Wednesday 29 February 2012

Lecture 1, ITAP - The Genius of Photography

Questions & Answers

What is photography’s “true genius”?
       Transforms what it describes, that’s the art of photography, to control that transformation. It has intrigued us, showing us the secret strangeness that lies beneath appearances.

Name a proto-photographer.
       Henry Fox Talburt, MP, master of Laycock abbey, world authority on botany and cuneiform writing. He couldn’t draw, so in 1834 he experimented with paper covered in silver salts and shoebox sized camera, nicknamed mouse traps, creating paper negatives.

In the 19th century, what term was associated with the daguerreotype?
       Mirrored metal plate with one off images. Jerry spanuley, says it produces a visual experience that’s unique. And in the 19th century it was called: ‘A mirror with a memory’.

What is the vernacular?
       A genre of photography including journalistic, amateur snap shots, scientific, touristic, forensic, insurance records, court documents, passport, postcards, boxing match records – every use except art. It includes the most natural occurring photographs possible, a gift of the medium itself, rather than a product of the genius of the individual photographer.

= LISTED ENTRIES =
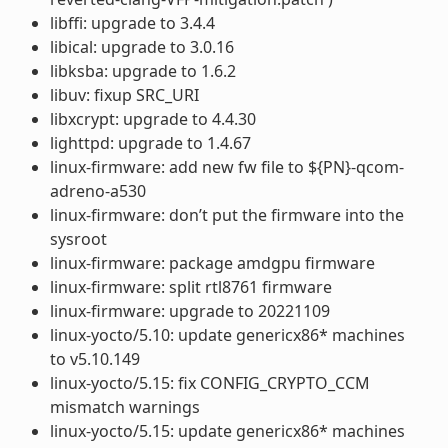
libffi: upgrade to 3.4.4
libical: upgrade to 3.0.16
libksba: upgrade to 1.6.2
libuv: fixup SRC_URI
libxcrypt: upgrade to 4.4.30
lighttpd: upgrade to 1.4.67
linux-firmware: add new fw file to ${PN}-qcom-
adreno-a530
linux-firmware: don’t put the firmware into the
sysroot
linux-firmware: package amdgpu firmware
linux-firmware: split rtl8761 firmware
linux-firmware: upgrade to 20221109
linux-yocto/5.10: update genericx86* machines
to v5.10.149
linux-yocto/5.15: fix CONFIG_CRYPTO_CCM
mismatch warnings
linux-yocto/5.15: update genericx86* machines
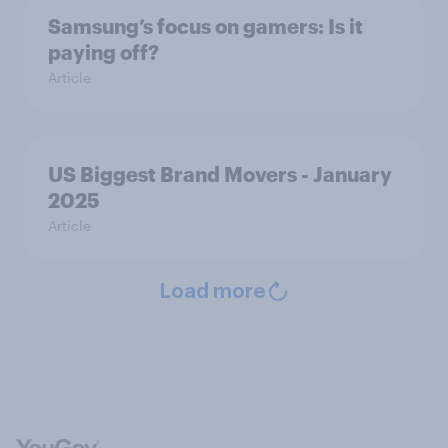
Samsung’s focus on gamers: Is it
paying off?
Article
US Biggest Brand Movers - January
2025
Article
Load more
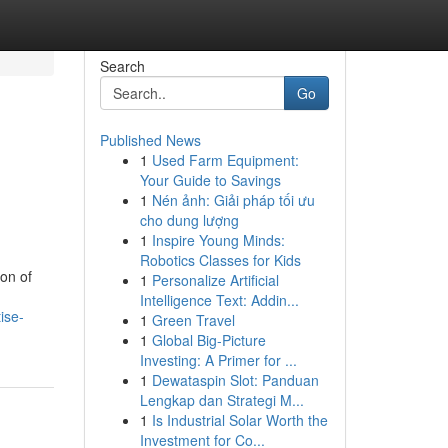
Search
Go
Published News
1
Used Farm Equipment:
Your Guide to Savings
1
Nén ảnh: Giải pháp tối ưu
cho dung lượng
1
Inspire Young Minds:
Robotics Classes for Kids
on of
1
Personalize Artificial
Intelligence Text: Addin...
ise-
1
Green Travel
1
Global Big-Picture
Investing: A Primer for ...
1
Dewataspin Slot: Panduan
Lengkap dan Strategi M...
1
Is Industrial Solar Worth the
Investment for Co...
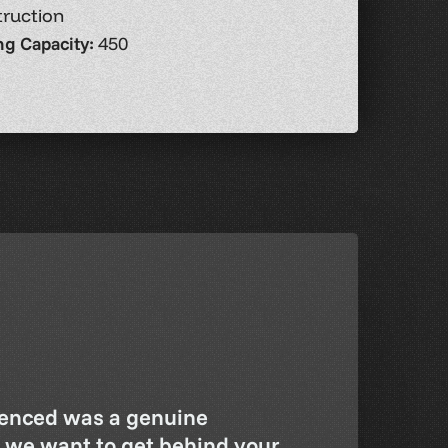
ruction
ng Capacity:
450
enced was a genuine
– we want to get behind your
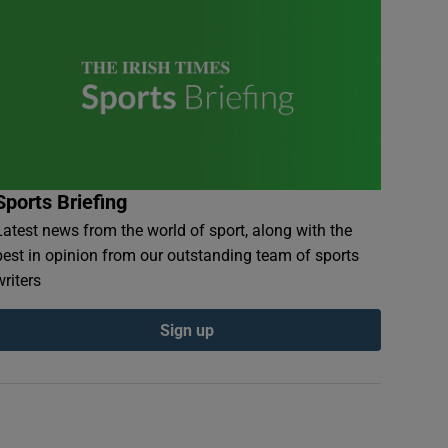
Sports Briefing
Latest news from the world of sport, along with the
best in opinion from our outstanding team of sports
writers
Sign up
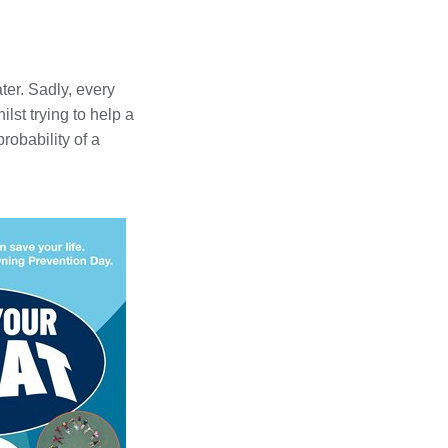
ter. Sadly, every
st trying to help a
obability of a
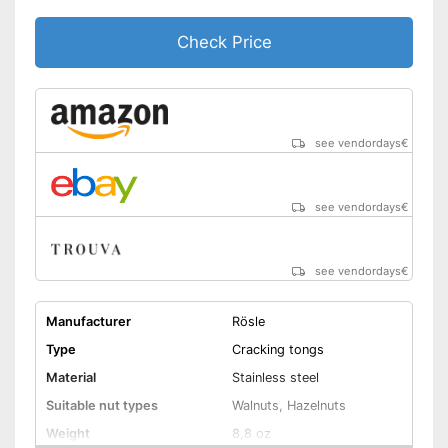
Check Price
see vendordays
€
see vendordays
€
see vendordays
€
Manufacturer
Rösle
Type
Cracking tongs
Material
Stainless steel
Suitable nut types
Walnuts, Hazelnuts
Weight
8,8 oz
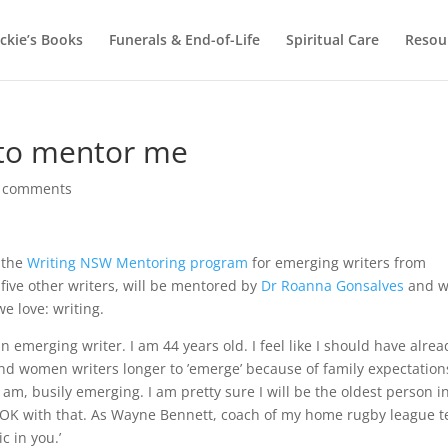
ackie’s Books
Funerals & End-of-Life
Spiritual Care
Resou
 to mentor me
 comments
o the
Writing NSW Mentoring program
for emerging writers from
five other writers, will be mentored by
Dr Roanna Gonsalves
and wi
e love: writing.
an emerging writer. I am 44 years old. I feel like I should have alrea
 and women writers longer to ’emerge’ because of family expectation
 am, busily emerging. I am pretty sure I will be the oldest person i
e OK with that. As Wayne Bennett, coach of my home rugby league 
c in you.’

= WORK TASK 1 =
Do these statements agree with the photography lecture notes? (a) The proto-photographer's paper experiments in 1834 used paper covered in silver salts. (b) The vernacular genre includes photographs made as art. (c) In the 19th century, the daguerreotype was called "a window on the world." For each, answer yes or no and quote the deciding words of the text.
= WORK TASK 2 =
Rewrite the stretch of the photography lecture notes from "A genre of photography" through "the individual photographer.", changing "postcards" to "holiday cards".
= WORK TASK 3 =
Write what comes next in the photography lecture notes, starting after their final sentence.

= EXERCISE OUTPUT 1 =
(a) Yes: "in 1834 he experimented with paper covered in silver salts"
(b) No: "every use except art"
(c) No: "in the 19th century it was called: ‘A mirror with a memory’"

= EXERCISE OUTPUT 2 =
A genre of photography including journalistic, amateur snap shots, scientific, touristic, forensic, insurance records, court documents, passport, holiday cards, boxing match records – every use except art. It includes the most natural occurring photographs possible, a gift of the medium itself, rather than a product of the genius of the individual photographer.

= EXERCISE OUTPUT 3 =
How do you “Fix the Shadows”?
       In the 1830s it was found that certain chemical were light sensitive e.g. silver salts, silver chloride and silver nitrate. To find a way of fixing the image, to stop it carrying on exposing was difficult. In 1834 Henry Fox Talbert, he thought about camera obscurer, and with the mouse trap camera created negative, when sandwiched with another piece of paper would print the right way around. This was through only allowing the paper to be exposed for a certain amount of time. This represented the era of how modern photography would be founded. Louis Daguerre had his own method, who started in 1824, he created the daguerreotype to stop the shadows, where he would fix his images on a mirrored metal plate.

What is the “carte de visite”?
       Major innovation in photographic technology was the carte de visite, a type patterned by a French man named Disdery in 1854, photographed 8 times, in a number of minutes by a camera that had 8 lenses, so you could get a series of portraits, and because the cards were small, they could be sent through the post, they got flown everywhere, making photography a true industry.

Who was Nadar and why was he so successful?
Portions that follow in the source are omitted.